Records for this task:
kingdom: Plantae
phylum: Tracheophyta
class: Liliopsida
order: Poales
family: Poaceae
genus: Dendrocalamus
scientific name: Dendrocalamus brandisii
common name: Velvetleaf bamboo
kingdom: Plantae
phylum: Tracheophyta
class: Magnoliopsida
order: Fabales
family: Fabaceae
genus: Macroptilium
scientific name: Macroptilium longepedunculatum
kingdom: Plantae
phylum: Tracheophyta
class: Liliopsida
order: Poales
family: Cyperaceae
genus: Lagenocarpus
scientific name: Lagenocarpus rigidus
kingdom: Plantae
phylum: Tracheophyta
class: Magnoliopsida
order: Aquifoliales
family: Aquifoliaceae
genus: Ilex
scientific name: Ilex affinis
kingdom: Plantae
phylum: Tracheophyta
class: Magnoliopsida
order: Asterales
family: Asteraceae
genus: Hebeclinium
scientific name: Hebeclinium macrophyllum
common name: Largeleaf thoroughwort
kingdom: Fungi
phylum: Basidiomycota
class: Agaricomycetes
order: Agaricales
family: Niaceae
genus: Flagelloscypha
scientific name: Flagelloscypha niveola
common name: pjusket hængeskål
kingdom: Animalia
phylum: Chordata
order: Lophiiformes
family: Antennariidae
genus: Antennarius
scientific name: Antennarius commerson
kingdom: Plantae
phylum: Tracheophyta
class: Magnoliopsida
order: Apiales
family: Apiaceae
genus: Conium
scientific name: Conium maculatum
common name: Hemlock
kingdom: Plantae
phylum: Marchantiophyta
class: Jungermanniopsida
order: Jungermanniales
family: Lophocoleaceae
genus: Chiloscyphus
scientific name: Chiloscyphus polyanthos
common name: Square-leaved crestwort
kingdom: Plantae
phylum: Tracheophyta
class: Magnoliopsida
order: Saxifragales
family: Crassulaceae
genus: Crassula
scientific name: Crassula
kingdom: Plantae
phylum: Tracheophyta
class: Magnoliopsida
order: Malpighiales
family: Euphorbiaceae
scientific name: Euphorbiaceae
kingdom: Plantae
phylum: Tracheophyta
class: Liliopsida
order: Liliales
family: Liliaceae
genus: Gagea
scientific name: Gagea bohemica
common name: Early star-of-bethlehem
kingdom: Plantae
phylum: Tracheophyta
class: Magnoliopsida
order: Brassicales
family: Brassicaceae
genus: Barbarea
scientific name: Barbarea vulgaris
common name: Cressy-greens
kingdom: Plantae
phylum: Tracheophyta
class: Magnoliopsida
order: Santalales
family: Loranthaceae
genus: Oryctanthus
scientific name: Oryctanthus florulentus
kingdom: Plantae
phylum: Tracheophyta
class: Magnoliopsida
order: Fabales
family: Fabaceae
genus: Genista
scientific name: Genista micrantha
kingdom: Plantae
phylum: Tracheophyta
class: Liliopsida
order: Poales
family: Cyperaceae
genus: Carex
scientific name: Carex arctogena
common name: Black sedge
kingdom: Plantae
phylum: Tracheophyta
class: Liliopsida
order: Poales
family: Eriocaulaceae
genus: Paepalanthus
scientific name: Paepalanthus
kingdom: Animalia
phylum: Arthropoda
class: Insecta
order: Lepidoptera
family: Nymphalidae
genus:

Task to carry out: Copy out the material above, putting "vernacular name" in place of every "common name" and leaving everything else as it is.

Exercise result:
kingdom: Plantae
phylum: Tracheophyta
class: Liliopsida
order: Poales
family: Poaceae
genus: Dendrocalamus
scientific name: Dendrocalamus brandisii
vernacular name: Velvetleaf bamboo
kingdom: Plantae
phylum: Tracheophyta
class: Magnoliopsida
order: Fabales
family: Fabaceae
genus: Macroptilium
scientific name: Macroptilium longepedunculatum
kingdom: Plantae
phylum: Tracheophyta
class: Liliopsida
order: Poales
family: Cyperaceae
genus: Lagenocarpus
scientific name: Lagenocarpus rigidus
kingdom: Plantae
phylum: Tracheophyta
class: Magnoliopsida
order: Aquifoliales
family: Aquifoliaceae
genus: Ilex
scientific name: Ilex affinis
kingdom: Plantae
phylum: Tracheophyta
class: Magnoliopsida
order: Asterales
family: Asteraceae
genus: Hebeclinium
scientific name: Hebeclinium macrophyllum
vernacular name: Largeleaf thoroughwort
kingdom: Fungi
phylum: Basidiomycota
class: Agaricomycetes
order: Agaricales
family: Niaceae
genus: Flagelloscypha
scientific name: Flagelloscypha niveola
vernacular name: pjusket hængeskål
kingdom: Animalia
phylum: Chordata
order: Lophiiformes
family: Antennariidae
genus: Antennarius
scientific name: Antennarius commerson
kingdom: Plantae
phylum: Tracheophyta
class: Magnoliopsida
order: Apiales
family: Apiaceae
genus: Conium
scientific name: Conium maculatum
vernacular name: Hemlock
kingdom: Plantae
phylum: Marchantiophyta
class: Jungermanniopsida
order: Jungermanniales
family: Lophocoleaceae
genus: Chiloscyphus
scientific name: Chiloscyphus polyanthos
vernacular name: Square-leaved crestwort
kingdom: Plantae
phylum: Tracheophyta
class: Magnoliopsida
order: Saxifragales
family: Crassulaceae
genus: Crassula
scientific name: Crassula
kingdom: Plantae
phylum: Tracheophyta
class: Magnoliopsida
order: Malpighiales
family: Euphorbiaceae
scientific name: Euphorbiaceae
kingdom: Plantae
phylum: Tracheophyta
class: Liliopsida
order: Liliales
family: Liliaceae
genus: Gagea
scientific name: Gagea bohemica
vernacular name: Early star-of-bethlehem
kingdom: Plantae
phylum: Tracheophyta
class: Magnoliopsida
order: Brassicales
family: Brassicaceae
genus: Barbarea
scientific name: Barbarea vulgaris
vernacular name: Cressy-greens
kingdom: Plantae
phylum: Tracheophyta
class: Magnoliopsida
order: Santalales
family: Loranthaceae
genus: Oryctanthus
scientific name: Oryctanthus florulentus
kingdom: Plantae
phylum: Tracheophyta
class: Magnoliopsida
order: Fabales
family: Fabaceae
genus: Genista
scientific name: Genista micrantha
kingdom: Plantae
phylum: Tracheophyta
class: Liliopsida
order: Poales
family: Cyperaceae
genus: Carex
scientific name: Carex arctogena
vernacular name: Black sedge
kingdom: Plantae
phylum: Tracheophyta
class: Liliopsida
order: Poales
family: Eriocaulaceae
genus: Paepalanthus
scientific name: Paepalanthus
kingdom: Animalia
phylum: Arthropoda
class: Insecta
order: Lepidoptera
family: Nymphalidae
genus:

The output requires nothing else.